▶ _WORK TO BE COMPLETED_:
Filter this material down to the lines that contain the string "Strategien", and return those lines.

▶ _DATA PROVIDED_:
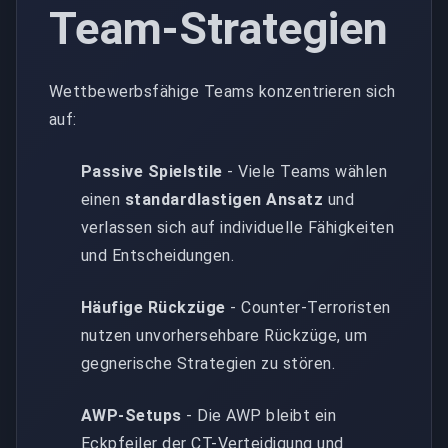
Team-Strategien
Wettbewerbsfähige Teams konzentrieren sich
auf:
Passive Spielstile
- Viele Teams wählen
einen
standardlastigen Ansatz
und
verlassen sich auf individuelle Fähigkeiten
und Entscheidungen.
Häufige Rückzüge
- Counter-Terroristen
nutzen unvorhersehbare Rückzüge, um
gegnerische Strategien zu stören.
AWP-Setups
- Die AWP bleibt ein
Eckpfeiler der CT-Verteidigung und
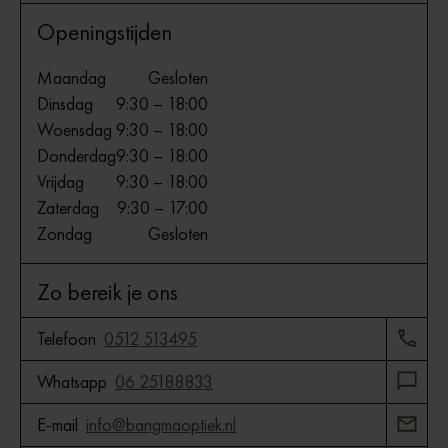
Openingstijden
Maandag
Gesloten
Dinsdag
9:30 – 18:00
Woensdag
9:30 – 18:00
Donderdag
9:30 – 18:00
Vrijdag
9:30 – 18:00
Zaterdag
9:30 – 17:00
Zondag
Gesloten
Zo bereik je ons
Telefoon
0512 513495
Whatsapp
06 25188833
E-mail
info@bangmaoptiek.nl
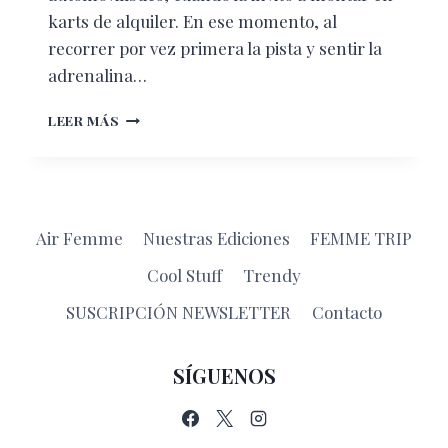
karts de alquiler. En ese momento, al
recorrer por vez primera la pista y sentir la
adrenalina…
TATIANA
LEER MÁS
CALDERÓN
SE
ADUEÑA
DE
LAS
Air Femme
Nuestras Ediciones
FEMME TRIP
PISTAS
Cool Stuff
Trendy
SUSCRIPCIÓN NEWSLETTER
Contacto
SÍGUENOS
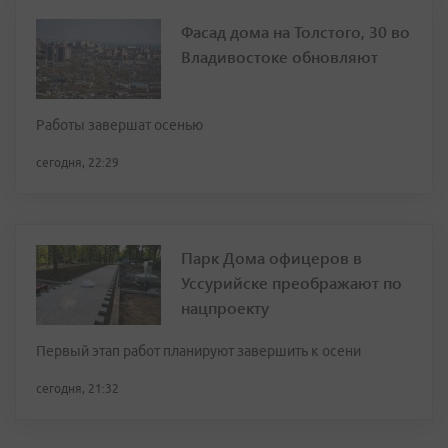
Фасад дома на Толстого, 30 во
Владивостоке обновляют
Работы завершат осенью
сегодня, 22:29
Парк Дома офицеров в
Уссурийске преображают по
нацпроекту
Первый этап работ планируют завершить к осени
сегодня, 21:32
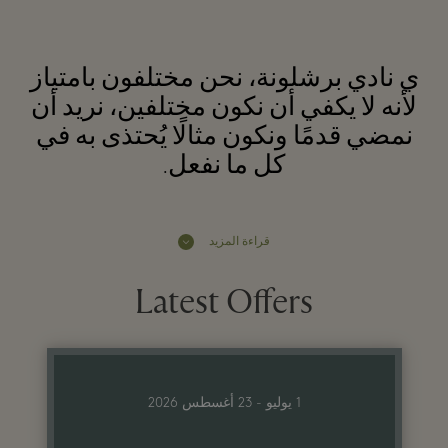
ي نادي برشلونة، نحن مختلفون بامتياز
لأنه لا يكفي أن نكون مختلفين، نريد أن
نمضي قدمًا ونكون مثالًا يُحتذى به في
كل ما نفعل.
قراءة المزيد
Latest Offers
1 يوليو - 23 أغسطس 2026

▶ _SOLUTION TO THE PROBLEM_:
Team-Strategien
gegnerische Strategien zu stören.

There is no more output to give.